• [Data]

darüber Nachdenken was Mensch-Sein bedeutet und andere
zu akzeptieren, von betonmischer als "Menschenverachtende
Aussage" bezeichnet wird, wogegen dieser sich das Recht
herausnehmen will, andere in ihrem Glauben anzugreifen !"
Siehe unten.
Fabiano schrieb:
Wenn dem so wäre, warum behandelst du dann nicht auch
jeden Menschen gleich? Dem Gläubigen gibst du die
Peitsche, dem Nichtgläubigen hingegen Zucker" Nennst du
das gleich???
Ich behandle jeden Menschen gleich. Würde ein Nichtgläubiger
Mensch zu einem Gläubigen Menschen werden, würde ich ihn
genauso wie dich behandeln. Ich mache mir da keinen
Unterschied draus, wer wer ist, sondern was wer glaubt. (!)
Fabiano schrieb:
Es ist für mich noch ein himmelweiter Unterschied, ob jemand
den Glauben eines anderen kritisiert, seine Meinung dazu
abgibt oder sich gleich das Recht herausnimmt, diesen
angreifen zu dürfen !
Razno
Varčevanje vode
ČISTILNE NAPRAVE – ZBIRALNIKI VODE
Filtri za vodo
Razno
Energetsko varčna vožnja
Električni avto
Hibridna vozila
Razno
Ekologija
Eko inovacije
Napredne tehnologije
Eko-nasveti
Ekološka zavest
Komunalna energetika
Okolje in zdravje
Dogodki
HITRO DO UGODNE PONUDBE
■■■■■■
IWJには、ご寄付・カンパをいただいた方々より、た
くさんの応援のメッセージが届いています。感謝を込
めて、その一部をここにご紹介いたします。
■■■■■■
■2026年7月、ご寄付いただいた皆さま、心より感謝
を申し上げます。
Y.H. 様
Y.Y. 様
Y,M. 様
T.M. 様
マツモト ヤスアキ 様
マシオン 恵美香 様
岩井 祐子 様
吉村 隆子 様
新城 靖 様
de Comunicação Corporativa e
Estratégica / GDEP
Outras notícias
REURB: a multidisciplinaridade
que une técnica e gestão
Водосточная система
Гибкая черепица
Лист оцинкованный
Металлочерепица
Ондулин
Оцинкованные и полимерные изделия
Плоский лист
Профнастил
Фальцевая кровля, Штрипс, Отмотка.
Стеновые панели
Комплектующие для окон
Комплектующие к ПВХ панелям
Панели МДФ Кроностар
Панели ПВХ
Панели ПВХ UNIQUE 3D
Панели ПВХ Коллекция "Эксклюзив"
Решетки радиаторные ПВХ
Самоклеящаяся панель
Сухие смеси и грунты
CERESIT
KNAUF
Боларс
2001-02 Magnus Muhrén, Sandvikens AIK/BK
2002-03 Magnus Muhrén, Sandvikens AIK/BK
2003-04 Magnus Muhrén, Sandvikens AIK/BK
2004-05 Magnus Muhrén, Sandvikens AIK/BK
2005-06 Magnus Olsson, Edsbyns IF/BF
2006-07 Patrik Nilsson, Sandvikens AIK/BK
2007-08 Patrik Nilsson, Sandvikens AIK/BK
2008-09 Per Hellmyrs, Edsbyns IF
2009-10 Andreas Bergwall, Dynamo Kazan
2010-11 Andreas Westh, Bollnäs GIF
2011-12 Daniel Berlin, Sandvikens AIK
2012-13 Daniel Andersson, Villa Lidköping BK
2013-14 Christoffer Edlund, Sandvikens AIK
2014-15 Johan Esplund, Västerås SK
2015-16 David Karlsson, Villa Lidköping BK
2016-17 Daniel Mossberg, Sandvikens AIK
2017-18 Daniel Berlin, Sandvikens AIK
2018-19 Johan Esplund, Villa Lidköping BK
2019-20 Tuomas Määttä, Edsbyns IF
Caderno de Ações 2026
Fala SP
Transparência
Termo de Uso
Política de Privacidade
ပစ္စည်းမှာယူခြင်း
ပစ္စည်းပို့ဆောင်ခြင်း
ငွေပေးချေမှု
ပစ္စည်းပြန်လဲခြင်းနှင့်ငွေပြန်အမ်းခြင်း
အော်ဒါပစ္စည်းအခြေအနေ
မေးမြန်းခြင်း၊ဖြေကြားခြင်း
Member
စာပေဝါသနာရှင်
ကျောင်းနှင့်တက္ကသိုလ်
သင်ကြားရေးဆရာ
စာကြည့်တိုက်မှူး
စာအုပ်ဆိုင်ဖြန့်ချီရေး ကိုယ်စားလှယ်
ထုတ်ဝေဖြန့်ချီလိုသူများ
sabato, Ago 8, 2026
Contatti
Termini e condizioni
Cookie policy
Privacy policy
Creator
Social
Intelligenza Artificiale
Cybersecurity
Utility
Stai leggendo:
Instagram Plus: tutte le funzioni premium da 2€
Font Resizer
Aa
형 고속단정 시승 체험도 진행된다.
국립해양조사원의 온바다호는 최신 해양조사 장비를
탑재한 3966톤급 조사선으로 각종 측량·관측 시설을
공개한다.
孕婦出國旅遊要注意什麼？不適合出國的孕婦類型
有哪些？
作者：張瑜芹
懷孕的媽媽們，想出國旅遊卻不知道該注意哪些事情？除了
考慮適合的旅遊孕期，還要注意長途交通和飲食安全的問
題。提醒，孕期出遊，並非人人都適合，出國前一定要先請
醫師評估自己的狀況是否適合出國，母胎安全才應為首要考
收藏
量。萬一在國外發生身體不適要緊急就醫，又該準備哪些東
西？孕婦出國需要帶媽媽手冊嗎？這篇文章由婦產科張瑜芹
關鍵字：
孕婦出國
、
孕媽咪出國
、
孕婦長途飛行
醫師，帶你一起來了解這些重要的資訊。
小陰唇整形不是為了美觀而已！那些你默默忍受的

• [Exercise details] How many lines in the material above contain the word "Villa"? Give only the number.

• [Answer to the problem] 3